[Records from a dataset]

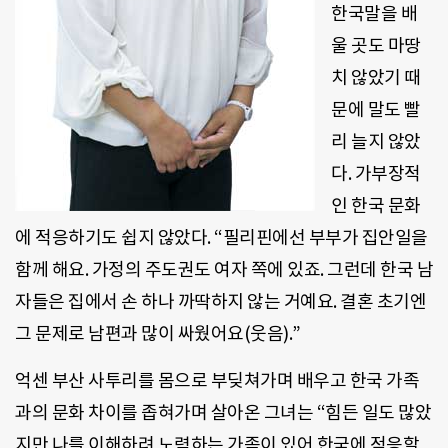
한국말을 배
울 곳도 마땅
치 않았기 때
문에 말도 빨
리 늘지 않았
다. 가부장적
인 한국 문화
에 적응하기도 쉽지 않았다. “필리핀에선 부부가 집안일을
함께 해요. 가정의 주도권도 여자 쪽에 있죠. 그런데 한국 남
자들은 집에서 손 하나 까딱하지 않는 거예요. 결혼 초기엔
그 문제로 남편과 많이 싸웠어요(웃음).”
억센 부산 사투리를 몸으로 부딪쳐가며 배우고 한국 가족
과의 문화 차이를 좁혀가며 살아온 그녀는 “힘든 일도 많았
지만 나를 이해하려 노력하는 가족이 있어 한국에 적응할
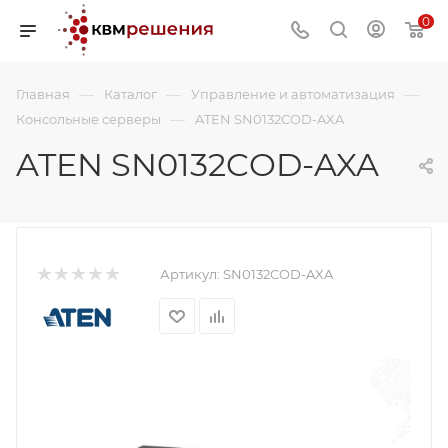
0
—
—
—
Главная
Каталог
Управление и автоматизация
—
Консольные серверы
ATEN SN0132COD-AXA
ATEN SN0132COD-AXA
Артикул:
SN0132COD-AXA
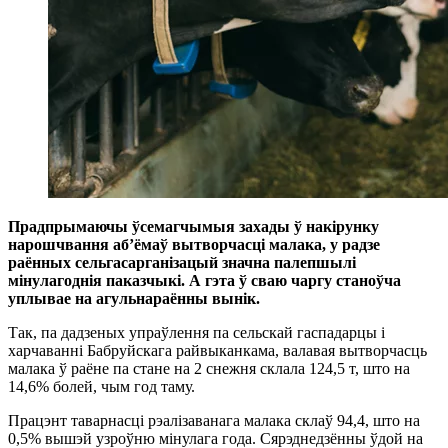
Прадпрымаючы ўсемагчымыя захады ў накірунку
нарошчвання аб’ёмаў вытворчасці малака, у радзе
раённых сельгасарганізацый значна палепшылі
мінулагоднія паказчыкі. А гэта ў сваю чаргу станоўча
уплывае на агульнараённы вынік.
Так, па дадзеных упраў­лення па сельскай гаспадарцы і
харчаванні Баб­руйскага райвыканкама, валавая вытворчасць
малака ў раёне па стане на 2 снежня склала 124,5 т, што на
14,6% болей, чым год таму.
Працэнт таварнасці рэа­лізаванага малака склаў 94,4, што на
0,5% вышэй узроўню мінулага года. Сярэднедзённы ўдой на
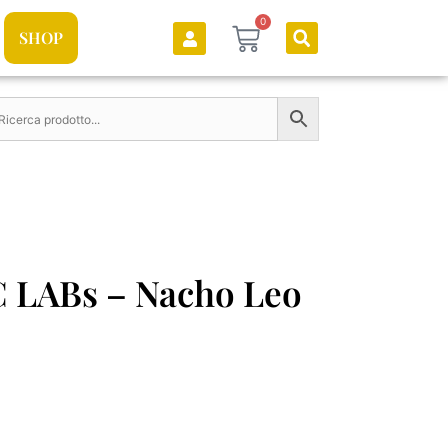
0
SHOP
 LABs – Nacho Leo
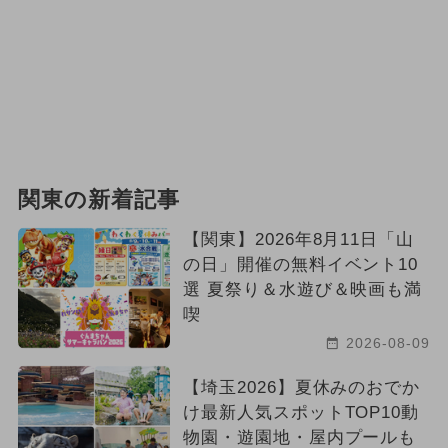
関東の新着記事
【関東】2026年8月11日「山
の日」開催の無料イベント10
選 夏祭り＆水遊び＆映画も満
喫
2026-08-09
【埼玉2026】夏休みのおでか
け最新人気スポットTOP10動
物園・遊園地・屋内プールも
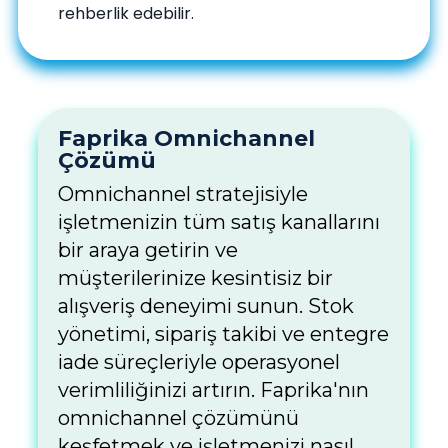
rehberlik edebilir.
Faprika Omnichannel
Çözümü
Omnichannel stratejisiyle
işletmenizin tüm satış kanallarını
bir araya getirin ve
müşterilerinize kesintisiz bir
alışveriş deneyimi sunun. Stok
yönetimi, sipariş takibi ve entegre
iade süreçleriyle operasyonel
verimliliğinizi artırın. Faprika'nın
omnichannel çözümünü
keşfetmek ve işletmenizi nasıl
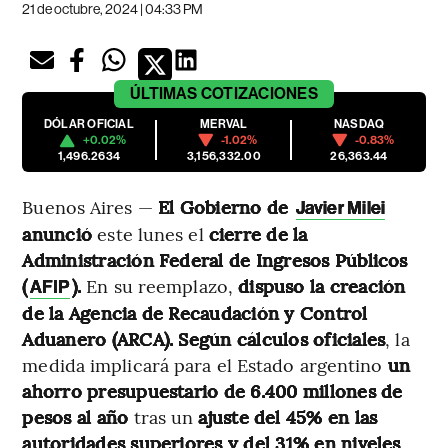
21 de octubre, 2024 | 04:33 PM
ÚLTIMAS
COTIZACIONES
DÓLAR OFICIAL
MERVAL
NASDAQ
+0.02%
-1.02%
-0.83%
1,496.2634
3,156,332.00
26,363.44
Buenos Aires —
El Gobierno de
Javier Milei
anunció
este lunes el
cierre de la
Administración Federal de Ingresos Públicos
(
).
En su reemplazo,
dispuso la creación
AFIP
de la Agencia de Recaudación y Control
Aduanero (ARCA). Según cálculos oficiales
, la
medida implicará para el Estado argentino
un
ahorro presupuestario de 6.400 millones de
pesos al año
tras un
ajuste del 45% en las
autoridades superiores y del 31% en niveles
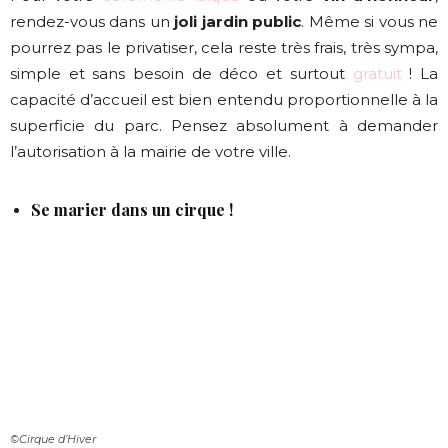
rendez-vous dans un
joli jardin public
. Même si vous ne
pourrez pas le privatiser, cela reste très frais, très sympa,
simple et sans besoin de déco et surtout
gratuit
! La
capacité d’accueil est bien entendu proportionnelle à la
superficie du parc. Pensez absolument à demander
l’autorisation à la mairie de votre ville.
Se marier dans un cirque !
©Cirque d’Hiver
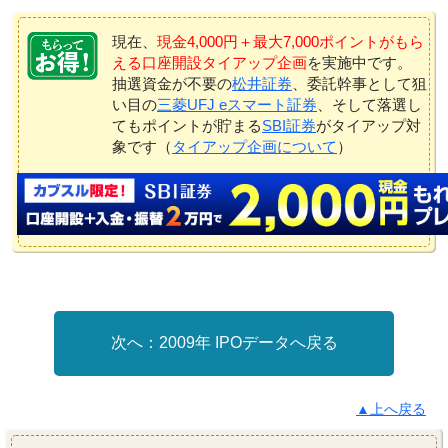
現在、
現金4,000円＋最大7,000ポイントがもら
える口座開設タイアップ企画
を実施中です。
抽選資金が不要の
松井証券
、委託幹事として狙
い目の
三菱UFJ eスマート証券
、そして落選し
てもポイントが貯まる
SBI証券
がタイアップ対
象です（
タイアップ企画について
）
2009年 IPOデータへ戻る
▲上へ戻る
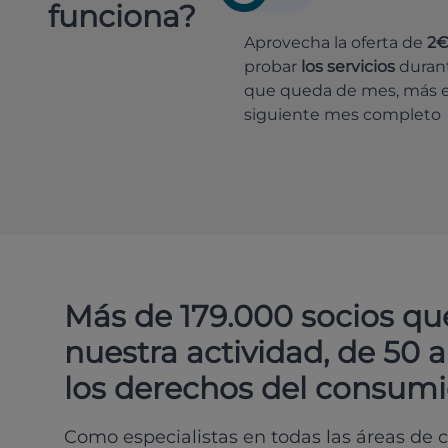
funciona?
Aprovecha la oferta de
2
probar
los servicios
durant
que queda de mes, más e
siguiente mes completo
Más de 179.000 socios qu
nuestra actividad, de 50 
los derechos del consumi
Como especialistas en todas las áreas de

* [Problem to solve]
Apart from the pictures, repeat every entry exactly.

* [Task response]
한국말을 배
울 곳도 마땅
치 않았기 때
문에 말도 빨
리 늘지 않았
다. 가부장적
인 한국 문화
에 적응하기도 쉽지 않았다. “필리핀에선 부부가 집안일을
함께 해요. 가정의 주도권도 여자 쪽에 있죠. 그런데 한국 남
자들은 집에서 손 하나 까딱하지 않는 거예요. 결혼 초기엔
그 문제로 남편과 많이 싸웠어요(웃음).”
억센 부산 사투리를 몸으로 부딪쳐가며 배우고 한국 가족
과의 문화 차이를 좁혀가며 살아온 그녀는 “힘든 일도 많았
지만 나를 이해하려 노력하는 가족이 있어 한국에 적응할
0
—
—
—
Главная
Каталог
Управление и автоматизация
—
Консольные серверы
ATEN SN0132COD-AXA
ATEN SN0132COD-AXA
Артикул:
SN0132COD-AXA
Прадпрымаючы ўсемагчымыя захады ў накірунку
нарошчвання аб’ёмаў вытворчасці малака, у радзе
раённых сельгасарганізацый значна палепшылі
мінулагоднія паказчыкі. А гэта ў сваю чаргу станоўча
уплывае на агульнараённы вынік.
Так, па дадзеных упраў­лення па сельскай гаспадарцы і
харчаванні Баб­руйскага райвыканкама, валавая вытворчасць
малака ў раёне па стане на 2 снежня склала 124,5 т, што на
14,6% болей, чым год таму.
Працэнт таварнасці рэа­лізаванага малака склаў 94,4, што на
0,5% вышэй узроўню мінулага года. Сярэднедзённы ўдой на
0
SHOP
 LABs – Nacho Leo
関東の新着記事
【関東】2026年8月11日「山
の日」開催の無料イベント10
選 夏祭り＆水遊び＆映画も満
喫
2026-08-09
【埼玉2026】夏休みのおでか
け最新人気スポットTOP10動
物園・遊園地・屋内プールも
rehberlik edebilir.
Faprika Omnichannel
Çözümü
Omnichannel stratejisiyle
işletmenizin tüm satış kanallarını
bir araya getirin ve
müşterilerinize kesintisiz bir
alışveriş deneyimi sunun. Stok
yönetimi, sipariş takibi ve entegre
iade süreçleriyle operasyonel
verimliliğinizi artırın. Faprika'nın
omnichannel çözümünü
keşfetmek ve işletmenizi nasıl
21 de octubre, 2024 | 04:33 PM
ÚLTIMAS
COTIZACIONES
DÓLAR OFICIAL
MERVAL
NASDAQ
+0.02%
-1.02%
-0.83%
1,496.2634
3,156,332.00
26,363.44
Buenos Aires —
El Gobierno de
Javier Milei
anunció
este lunes el
cierre de la
Administración Federal de Ingresos Públicos
(
).
En su reemplazo,
dispuso la creación
AFIP
de la Agencia de Recaudación y Control
Aduanero (ARCA). Según cálculos oficiales
, la
medida implicará para el Estado argentino
un
ahorro presupuestario de 6.400 millones de
pesos al año
tras un
ajuste del 45% en las
autoridades superiores y del 31% en niveles
rendez-vous dans un
joli jardin public
. Même si vous ne
pourrez pas le privatiser, cela reste très frais, très sympa,
simple et sans besoin de déco et surtout
gratuit
! La
capacité d’accueil est bien entendu proportionnelle à la
superficie du parc. Pensez absolument à demander
l’autorisation à la mairie de votre ville.
Se marier dans un cirque !
©Cirque d’Hiver
現在、
現金4,000円＋最大7,000ポイントがもら
える口座開設タイアップ企画
を実施中です。
抽選資金が不要の
松井証券
、委託幹事として狙
い目の
三菱UFJ eスマート証券
、そして落選し
てもポイントが貯まる
SBI証券
がタイアップ対
象です（
タイアップ企画について
）
2009年 IPOデータへ戻る
▲上へ戻る
funciona?
Aprovecha la oferta de
2
probar
los servicios
durant
que queda de mes, más e
siguiente mes completo
Más de 179.000 socios qu
nuestra actividad, de 50 
los derechos del consumi
Como especialistas en todas las áreas de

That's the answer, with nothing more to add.